Model based ATG in αβhaplo-HSCT facilitates engraftment, expedites T-cell recovery, and mitigates the risk of acute GvHD
Model based ATG in αβhaplo-HSCT facilitates engraftment, expedites T-cell recovery, and mitigates the risk of acute GvHD

Model based ATG in αβhaplo-HSCT facilitates engraftment, expedites T-cell recovery, and mitigates the risk of acute GvHD

Transplant Cell Ther. 2024 May 18:S2666-6367(24)00412-3. doi: 10.1016/j.jtct.2024.05.015. Online ahead of print.

ABSTRACT

BACKGROUND: In αβ T-cell/CD19 B-cell depleted hematopoietic stem cell transplantation (αβhaplo-HSCT) recipients, anti–thymocyte globulin (ATG, Thymoglobulin®) is used for preventing graft rejection and graft-versus-host disease (GvHD). However, optimal dosing has yet to be established. Here, we present the first comparative analysis of three different ATG dosing strategies and their impact on immune reconstitution and GvHD.

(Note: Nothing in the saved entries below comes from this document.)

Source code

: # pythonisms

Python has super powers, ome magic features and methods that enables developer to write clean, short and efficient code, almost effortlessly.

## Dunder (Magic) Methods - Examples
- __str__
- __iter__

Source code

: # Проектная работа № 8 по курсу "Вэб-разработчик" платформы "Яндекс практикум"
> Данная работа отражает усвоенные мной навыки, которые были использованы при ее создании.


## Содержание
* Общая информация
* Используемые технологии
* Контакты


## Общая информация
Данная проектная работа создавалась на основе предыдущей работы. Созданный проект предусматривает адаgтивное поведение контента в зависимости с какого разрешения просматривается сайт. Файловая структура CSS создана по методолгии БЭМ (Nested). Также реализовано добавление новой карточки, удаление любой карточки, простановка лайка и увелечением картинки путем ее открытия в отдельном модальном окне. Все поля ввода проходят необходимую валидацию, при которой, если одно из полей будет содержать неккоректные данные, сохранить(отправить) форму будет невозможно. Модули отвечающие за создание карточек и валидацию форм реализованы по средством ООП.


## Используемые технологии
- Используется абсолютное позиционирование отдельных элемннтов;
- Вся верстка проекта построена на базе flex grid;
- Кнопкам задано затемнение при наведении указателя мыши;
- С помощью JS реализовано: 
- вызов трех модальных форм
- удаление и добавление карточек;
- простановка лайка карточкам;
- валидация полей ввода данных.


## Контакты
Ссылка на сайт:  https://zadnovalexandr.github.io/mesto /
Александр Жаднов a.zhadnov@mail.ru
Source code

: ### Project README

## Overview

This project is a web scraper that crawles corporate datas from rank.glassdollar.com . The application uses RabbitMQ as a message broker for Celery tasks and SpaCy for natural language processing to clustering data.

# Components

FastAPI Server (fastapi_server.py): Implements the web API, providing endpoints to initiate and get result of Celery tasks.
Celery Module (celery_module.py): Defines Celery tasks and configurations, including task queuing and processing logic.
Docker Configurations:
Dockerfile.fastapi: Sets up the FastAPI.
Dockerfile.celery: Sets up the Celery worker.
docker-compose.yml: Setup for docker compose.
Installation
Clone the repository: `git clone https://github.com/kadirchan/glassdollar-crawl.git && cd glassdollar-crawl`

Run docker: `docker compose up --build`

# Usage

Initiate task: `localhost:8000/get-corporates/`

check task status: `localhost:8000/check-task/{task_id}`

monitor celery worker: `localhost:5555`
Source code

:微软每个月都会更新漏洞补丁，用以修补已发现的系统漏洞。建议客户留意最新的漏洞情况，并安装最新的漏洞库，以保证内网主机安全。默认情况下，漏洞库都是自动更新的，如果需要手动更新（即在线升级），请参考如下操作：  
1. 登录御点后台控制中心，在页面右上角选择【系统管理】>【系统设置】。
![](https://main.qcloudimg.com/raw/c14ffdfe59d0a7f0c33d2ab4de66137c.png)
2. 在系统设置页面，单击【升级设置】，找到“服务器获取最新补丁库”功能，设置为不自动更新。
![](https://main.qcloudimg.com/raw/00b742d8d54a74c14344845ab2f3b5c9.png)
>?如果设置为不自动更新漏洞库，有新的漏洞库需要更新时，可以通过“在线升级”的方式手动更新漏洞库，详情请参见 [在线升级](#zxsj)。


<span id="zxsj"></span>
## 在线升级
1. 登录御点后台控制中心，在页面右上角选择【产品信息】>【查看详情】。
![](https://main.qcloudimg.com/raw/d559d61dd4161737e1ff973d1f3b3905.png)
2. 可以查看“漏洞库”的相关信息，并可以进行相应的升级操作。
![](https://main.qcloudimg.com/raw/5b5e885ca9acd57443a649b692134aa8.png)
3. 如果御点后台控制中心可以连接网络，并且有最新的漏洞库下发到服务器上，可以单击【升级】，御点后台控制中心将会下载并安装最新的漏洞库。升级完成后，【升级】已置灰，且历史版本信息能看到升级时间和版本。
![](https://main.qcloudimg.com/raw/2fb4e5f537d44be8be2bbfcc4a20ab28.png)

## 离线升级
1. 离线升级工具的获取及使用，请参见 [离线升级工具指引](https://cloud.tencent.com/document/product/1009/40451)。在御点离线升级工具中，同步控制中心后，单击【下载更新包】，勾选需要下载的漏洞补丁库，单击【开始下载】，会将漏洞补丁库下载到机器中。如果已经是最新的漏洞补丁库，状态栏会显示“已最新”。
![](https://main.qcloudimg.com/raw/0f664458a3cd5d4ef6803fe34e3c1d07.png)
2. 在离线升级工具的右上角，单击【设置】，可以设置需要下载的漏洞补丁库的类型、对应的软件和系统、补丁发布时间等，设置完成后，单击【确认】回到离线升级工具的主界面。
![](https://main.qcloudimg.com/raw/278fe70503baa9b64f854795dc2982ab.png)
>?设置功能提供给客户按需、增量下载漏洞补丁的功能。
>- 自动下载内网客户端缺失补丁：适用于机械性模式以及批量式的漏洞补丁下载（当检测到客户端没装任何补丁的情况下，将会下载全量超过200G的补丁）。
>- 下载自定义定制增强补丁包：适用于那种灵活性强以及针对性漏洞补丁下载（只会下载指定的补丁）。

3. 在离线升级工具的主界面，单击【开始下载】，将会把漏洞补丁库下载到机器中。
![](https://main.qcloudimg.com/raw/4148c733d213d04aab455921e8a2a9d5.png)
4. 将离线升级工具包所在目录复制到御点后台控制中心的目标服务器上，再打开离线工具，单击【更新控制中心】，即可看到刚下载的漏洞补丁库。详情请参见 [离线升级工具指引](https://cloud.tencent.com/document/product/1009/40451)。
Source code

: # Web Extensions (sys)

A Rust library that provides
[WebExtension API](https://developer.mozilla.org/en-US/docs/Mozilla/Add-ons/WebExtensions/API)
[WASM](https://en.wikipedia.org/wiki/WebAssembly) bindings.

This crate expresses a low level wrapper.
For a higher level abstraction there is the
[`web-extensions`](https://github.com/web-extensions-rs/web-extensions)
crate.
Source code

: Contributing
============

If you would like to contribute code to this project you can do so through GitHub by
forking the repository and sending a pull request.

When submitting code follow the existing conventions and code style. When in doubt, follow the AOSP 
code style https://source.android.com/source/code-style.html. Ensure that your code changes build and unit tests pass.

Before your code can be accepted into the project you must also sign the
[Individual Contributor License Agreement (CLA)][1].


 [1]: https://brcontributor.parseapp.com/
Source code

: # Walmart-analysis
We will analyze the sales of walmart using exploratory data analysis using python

OBJECTIVE(S): Our study aims to evaluate the effects of three distinct dosing strategies of ATG on engraftment success, αβ+ and γδ+ T-cells immune reconstitution, and the incidence and severity of acute GvHD in recipients of αβhaplo-HSCT.

STUDY DESIGN: This comparative analysis includes three cohorts of pediatric patients with malignant (36) or non-malignant diseases (8). Cohorts 1 and 2 were given fixed ATG doses, while cohort 3 received doses via a new nomogram, based on absolute lymphocyte count (ALC) and body weight (BW).

RESULTS: Cohort 3 showed 0% incidence of Day-100 grade II-IV acute GvHD, as opposed to 48% and 27% in cohort 1 and 2, respectively. Further, cohort 3 (the ALC/BW-based cohort) had a significant increase in CD4+ and CD8+ naïve T-cells by Day 90 (P=0.04; P=0.03). Additionally, we found that the reconstitution and maturation of γδ+ T-cells post-HSCT was not impacted across all three cohorts. Cumulative ATG exposure in all cohorts was lower than previously reported in T-cell replete settings, with a lower pre-HSCT exposure (<40 AU*day/mL) correlating with engraftment failure (p=0.007). Conversely, a post-HSCT ATG exposure between 10-15 AU*day/mL was optimal for improving Day-100 CD4+ (p= 0.058) and CD8+ (p=0.03) immune reconstitution, without increasing relapse or non-relapse mortality risks.

CONCLUSION(S): This study represents the first comparative analysis of ATG Thymoglobulin® exposure in αβhaplo-HSCT recipients. Our findings indicate that i) a 1-2-fold ATG to ATLG bioequivalence is more effective than previously established standards, and ii) ATG exposure post-HSCT does not adversely affect γδ+ T-cell immune reconstitution. Furthermore, a model-based ATG dosing strategy effectively reduces graft rejection and Day-100 acute GvHD while also promoting early CD4+/CD8+ immune reconstitution. These insights suggest that further optimization, including more distal administration of higher ATG doses within an ALC/BW-based strategy, will yield even greater improvements in outcomes.